• **DIRECTIONS**
Write the data out in full and word for word. Do not include images.
*** RECORDED DATA Section Begins ***
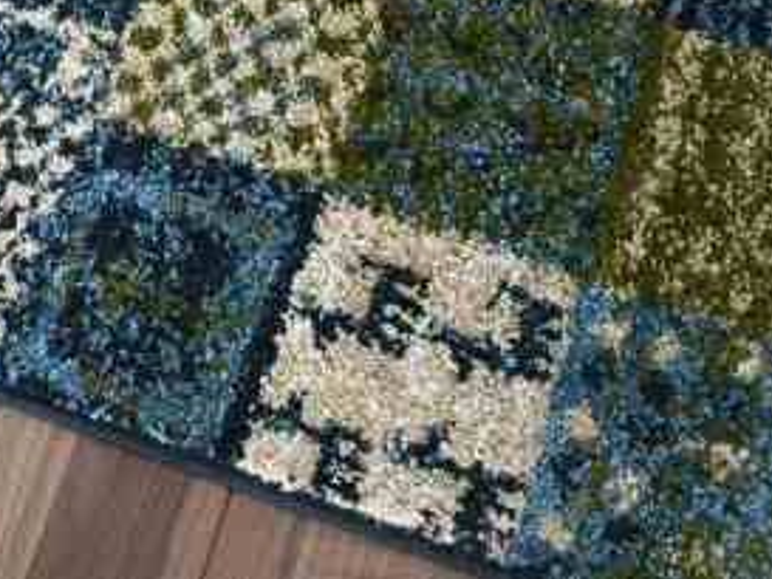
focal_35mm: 90
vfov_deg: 16.1
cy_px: -20
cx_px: 48
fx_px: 2008
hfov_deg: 21.2
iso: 1100
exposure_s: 1/125
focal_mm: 27
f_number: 4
*** RECORDED DATA Section Ends ***
• **RESPONSE TO THE EXERCISE**
focal_35mm: 90
vfov_deg: 16.1
cy_px: -20
cx_px: 48
fx_px: 2008
hfov_deg: 21.2
iso: 1100
exposure_s: 1/125
focal_mm: 27
f_number: 4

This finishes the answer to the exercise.